### Aufgabe
Finde in den folgenden Einträgen jede Zeile, in der die Zeichenfolge „Brazil“ vorkommt, und schreibe diese Zeilen vollständig ab.

### Angezeigte Einträge

:::::

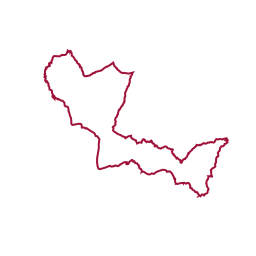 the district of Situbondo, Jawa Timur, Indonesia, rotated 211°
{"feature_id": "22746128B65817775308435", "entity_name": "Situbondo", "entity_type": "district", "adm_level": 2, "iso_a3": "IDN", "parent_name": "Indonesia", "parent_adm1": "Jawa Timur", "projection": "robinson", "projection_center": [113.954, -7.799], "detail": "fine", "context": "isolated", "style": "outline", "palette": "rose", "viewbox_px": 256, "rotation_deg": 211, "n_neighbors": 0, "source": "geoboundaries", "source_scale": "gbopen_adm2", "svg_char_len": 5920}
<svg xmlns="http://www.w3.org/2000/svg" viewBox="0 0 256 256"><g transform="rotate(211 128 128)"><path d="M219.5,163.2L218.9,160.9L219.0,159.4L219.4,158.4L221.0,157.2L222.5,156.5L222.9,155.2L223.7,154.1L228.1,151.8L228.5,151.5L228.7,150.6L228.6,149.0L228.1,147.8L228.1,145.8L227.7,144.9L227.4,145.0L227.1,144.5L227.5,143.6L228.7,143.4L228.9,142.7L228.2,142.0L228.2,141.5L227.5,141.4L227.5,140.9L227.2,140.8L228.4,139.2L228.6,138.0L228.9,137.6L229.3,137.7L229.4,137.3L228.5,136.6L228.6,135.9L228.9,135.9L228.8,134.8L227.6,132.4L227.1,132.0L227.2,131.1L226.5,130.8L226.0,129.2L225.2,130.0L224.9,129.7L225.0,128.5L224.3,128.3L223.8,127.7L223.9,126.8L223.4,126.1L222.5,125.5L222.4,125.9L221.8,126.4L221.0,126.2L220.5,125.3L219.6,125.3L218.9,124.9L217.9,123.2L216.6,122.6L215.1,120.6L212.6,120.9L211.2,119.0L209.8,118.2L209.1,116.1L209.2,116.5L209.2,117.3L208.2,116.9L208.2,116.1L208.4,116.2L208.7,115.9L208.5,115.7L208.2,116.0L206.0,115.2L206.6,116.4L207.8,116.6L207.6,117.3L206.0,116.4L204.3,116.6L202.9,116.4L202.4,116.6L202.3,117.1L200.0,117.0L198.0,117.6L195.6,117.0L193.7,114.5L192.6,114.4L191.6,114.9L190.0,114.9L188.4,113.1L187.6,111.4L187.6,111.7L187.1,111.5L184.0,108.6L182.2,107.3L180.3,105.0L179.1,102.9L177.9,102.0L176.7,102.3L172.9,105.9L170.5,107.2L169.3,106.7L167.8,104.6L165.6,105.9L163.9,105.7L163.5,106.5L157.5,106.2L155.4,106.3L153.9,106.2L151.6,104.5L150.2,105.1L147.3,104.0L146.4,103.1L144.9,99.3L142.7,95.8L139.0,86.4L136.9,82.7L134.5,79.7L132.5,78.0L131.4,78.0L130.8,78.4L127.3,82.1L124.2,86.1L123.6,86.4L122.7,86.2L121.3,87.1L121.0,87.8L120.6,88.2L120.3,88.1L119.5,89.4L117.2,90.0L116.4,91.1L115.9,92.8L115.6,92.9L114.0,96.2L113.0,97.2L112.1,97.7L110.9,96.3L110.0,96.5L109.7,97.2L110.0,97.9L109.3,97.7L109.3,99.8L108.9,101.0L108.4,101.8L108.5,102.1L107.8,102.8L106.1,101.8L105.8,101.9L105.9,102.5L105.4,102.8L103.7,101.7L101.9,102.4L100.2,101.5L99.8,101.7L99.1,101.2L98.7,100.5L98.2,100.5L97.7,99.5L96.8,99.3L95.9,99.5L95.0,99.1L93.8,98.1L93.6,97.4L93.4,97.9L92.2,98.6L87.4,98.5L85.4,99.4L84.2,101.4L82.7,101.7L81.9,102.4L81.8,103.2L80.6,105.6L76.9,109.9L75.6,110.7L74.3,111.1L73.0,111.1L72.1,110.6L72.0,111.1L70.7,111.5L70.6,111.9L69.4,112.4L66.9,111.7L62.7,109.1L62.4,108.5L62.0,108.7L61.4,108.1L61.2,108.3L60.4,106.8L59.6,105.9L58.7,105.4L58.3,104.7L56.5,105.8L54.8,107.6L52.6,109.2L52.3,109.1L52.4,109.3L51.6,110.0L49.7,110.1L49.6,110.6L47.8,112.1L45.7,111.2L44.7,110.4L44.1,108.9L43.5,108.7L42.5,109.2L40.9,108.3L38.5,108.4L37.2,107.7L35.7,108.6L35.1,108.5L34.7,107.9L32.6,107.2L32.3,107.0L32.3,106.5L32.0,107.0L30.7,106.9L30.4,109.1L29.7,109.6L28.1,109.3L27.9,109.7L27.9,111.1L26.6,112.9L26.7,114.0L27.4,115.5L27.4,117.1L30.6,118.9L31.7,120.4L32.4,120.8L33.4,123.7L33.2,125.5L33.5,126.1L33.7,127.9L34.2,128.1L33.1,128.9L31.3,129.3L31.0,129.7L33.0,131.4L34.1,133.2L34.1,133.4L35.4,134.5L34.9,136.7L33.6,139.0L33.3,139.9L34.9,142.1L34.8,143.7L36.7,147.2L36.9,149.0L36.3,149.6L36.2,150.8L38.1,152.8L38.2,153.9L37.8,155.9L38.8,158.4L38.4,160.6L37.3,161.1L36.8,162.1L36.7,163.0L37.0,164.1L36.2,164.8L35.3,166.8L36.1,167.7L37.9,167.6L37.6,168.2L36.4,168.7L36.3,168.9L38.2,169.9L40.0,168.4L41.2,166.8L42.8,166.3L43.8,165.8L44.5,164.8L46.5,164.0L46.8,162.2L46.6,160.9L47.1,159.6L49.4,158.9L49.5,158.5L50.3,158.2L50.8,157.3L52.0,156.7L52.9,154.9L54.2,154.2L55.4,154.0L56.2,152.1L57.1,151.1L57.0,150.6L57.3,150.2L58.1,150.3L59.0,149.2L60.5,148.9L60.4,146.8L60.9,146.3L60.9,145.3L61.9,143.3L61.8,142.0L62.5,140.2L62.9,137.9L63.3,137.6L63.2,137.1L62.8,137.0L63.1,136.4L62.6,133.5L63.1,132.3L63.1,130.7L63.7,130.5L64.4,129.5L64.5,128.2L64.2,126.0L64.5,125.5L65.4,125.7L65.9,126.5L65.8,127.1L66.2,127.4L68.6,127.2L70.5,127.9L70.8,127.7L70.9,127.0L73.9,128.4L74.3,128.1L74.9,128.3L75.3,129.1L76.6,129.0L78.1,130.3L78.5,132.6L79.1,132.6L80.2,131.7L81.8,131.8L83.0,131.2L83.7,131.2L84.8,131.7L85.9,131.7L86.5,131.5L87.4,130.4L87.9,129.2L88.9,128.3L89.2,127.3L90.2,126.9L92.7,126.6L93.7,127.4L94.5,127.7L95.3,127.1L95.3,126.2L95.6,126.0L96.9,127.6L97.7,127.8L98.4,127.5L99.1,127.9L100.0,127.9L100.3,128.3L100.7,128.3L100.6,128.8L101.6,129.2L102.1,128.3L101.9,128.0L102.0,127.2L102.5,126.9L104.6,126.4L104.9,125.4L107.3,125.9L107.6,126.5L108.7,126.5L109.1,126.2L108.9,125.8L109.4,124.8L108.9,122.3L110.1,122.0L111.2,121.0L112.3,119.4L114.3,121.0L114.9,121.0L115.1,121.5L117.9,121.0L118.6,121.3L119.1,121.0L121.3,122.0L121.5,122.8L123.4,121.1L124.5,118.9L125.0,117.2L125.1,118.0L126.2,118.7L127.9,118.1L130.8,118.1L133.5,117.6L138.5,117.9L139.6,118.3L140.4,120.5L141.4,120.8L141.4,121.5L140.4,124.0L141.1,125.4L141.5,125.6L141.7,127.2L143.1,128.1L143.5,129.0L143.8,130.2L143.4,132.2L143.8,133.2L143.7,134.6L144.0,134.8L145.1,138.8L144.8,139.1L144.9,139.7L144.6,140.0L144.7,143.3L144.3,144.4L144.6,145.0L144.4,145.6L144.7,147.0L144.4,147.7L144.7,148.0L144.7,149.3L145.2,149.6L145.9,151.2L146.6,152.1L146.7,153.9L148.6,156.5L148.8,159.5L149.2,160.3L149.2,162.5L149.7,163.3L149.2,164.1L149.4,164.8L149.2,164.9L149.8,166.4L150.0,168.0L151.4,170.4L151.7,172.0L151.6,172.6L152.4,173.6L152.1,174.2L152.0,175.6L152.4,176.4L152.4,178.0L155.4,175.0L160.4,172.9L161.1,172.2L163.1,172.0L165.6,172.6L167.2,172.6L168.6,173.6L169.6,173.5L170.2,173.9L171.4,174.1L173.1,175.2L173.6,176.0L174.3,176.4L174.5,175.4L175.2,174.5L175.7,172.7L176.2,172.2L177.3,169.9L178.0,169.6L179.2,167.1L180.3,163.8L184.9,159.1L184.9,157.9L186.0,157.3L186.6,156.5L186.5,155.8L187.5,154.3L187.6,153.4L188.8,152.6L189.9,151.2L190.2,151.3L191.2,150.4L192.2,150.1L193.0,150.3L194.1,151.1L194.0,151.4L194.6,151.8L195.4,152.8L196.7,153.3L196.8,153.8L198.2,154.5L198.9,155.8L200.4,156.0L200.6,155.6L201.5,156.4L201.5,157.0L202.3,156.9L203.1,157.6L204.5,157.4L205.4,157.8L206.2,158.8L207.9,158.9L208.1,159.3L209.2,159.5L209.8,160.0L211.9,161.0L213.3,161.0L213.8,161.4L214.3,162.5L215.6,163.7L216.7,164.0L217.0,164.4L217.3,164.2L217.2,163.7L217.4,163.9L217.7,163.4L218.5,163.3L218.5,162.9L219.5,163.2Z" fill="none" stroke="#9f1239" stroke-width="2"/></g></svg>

:::::

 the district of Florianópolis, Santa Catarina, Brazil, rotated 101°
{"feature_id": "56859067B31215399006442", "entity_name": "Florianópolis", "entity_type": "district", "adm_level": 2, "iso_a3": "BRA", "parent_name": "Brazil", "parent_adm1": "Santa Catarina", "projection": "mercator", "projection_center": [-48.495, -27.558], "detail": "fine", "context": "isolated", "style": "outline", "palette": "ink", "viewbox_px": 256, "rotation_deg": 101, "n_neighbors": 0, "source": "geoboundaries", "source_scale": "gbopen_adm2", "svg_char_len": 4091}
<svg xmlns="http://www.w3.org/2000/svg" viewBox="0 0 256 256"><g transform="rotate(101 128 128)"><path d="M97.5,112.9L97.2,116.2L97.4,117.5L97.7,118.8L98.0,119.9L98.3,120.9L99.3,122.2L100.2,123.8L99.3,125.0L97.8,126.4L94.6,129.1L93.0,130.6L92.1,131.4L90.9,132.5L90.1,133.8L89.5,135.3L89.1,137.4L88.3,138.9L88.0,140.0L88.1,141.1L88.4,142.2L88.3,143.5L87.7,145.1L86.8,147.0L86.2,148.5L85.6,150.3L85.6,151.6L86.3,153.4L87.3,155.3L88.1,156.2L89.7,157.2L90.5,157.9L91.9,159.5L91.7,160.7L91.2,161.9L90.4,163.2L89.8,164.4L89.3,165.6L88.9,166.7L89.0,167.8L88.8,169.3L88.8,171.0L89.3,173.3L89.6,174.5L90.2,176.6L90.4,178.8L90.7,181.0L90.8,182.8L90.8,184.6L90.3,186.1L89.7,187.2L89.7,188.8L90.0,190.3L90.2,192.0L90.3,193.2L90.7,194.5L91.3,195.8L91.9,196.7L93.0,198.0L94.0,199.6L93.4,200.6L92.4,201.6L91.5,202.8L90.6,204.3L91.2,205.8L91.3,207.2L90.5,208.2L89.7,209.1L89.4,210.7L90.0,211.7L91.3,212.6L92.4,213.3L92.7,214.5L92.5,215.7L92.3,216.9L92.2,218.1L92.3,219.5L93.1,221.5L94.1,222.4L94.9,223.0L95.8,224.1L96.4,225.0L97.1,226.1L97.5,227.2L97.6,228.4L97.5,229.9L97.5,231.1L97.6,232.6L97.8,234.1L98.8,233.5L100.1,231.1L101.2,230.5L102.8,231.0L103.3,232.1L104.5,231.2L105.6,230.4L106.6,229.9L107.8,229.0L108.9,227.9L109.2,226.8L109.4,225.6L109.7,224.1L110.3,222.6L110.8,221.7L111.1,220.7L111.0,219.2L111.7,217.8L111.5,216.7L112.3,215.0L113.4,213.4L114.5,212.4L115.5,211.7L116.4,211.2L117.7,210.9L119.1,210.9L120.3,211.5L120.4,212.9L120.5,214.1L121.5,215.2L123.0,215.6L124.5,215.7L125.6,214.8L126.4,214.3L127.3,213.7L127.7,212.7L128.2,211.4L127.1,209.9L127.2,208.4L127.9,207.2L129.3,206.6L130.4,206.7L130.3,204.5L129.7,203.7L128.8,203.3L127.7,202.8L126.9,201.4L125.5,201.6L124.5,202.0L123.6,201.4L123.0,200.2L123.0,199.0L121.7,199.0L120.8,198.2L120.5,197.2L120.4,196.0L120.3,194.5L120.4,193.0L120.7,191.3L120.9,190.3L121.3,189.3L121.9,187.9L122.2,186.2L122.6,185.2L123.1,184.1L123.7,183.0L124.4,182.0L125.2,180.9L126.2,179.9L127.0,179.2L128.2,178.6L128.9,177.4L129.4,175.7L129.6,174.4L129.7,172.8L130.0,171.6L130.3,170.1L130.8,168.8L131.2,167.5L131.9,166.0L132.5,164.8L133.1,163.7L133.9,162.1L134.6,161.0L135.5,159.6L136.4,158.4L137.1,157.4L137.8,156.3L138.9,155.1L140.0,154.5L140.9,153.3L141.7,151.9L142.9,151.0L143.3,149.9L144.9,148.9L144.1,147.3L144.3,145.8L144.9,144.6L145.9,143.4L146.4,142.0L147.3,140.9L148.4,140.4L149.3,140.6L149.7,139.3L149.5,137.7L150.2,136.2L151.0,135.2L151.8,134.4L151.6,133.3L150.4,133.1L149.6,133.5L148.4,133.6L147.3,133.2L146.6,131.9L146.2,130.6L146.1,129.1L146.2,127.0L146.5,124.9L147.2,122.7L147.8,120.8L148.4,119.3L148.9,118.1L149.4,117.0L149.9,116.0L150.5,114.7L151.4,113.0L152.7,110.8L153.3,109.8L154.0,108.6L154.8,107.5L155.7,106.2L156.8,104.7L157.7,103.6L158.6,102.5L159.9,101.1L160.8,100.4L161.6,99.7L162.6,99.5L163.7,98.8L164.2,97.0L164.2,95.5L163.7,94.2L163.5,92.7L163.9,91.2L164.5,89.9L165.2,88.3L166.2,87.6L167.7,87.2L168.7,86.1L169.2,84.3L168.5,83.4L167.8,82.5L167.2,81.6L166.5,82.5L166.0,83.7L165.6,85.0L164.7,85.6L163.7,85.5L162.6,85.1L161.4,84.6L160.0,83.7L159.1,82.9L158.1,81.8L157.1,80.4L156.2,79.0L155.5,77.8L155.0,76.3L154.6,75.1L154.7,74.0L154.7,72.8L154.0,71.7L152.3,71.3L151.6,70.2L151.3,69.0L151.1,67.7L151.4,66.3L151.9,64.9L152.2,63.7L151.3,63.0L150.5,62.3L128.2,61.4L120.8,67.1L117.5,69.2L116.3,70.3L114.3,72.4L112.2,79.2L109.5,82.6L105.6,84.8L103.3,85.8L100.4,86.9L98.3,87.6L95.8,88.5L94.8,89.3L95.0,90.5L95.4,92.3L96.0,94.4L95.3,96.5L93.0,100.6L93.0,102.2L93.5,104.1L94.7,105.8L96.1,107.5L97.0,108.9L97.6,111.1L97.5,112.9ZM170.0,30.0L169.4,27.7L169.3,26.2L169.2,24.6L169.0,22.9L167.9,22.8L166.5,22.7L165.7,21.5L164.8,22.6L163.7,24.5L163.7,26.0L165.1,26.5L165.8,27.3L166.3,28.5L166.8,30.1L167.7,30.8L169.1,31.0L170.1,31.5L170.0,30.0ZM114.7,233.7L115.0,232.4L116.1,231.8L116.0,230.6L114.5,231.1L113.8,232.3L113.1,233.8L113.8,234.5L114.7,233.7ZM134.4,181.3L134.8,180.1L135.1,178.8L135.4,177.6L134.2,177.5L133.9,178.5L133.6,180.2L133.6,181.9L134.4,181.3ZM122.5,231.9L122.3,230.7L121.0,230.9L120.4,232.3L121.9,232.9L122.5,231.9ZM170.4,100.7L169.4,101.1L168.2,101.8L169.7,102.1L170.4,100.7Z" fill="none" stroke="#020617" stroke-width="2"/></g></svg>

:::::

### Endgültige Antwort
 the district of Florianópolis, Santa Catarina, Brazil, rotated 101°
{"feature_id": "56859067B31215399006442", "entity_name": "Florianópolis", "entity_type": "district", "adm_level": 2, "iso_a3": "BRA", "parent_name": "Brazil", "parent_adm1": "Santa Catarina", "projection": "mercator", "projection_center": [-48.495, -27.558], "detail": "fine", "context": "isolated", "style": "outline", "palette": "ink", "viewbox_px": 256, "rotation_deg": 101, "n_neighbors": 0, "source": "geoboundaries", "source_scale": "gbopen_adm2", "svg_char_len": 4091}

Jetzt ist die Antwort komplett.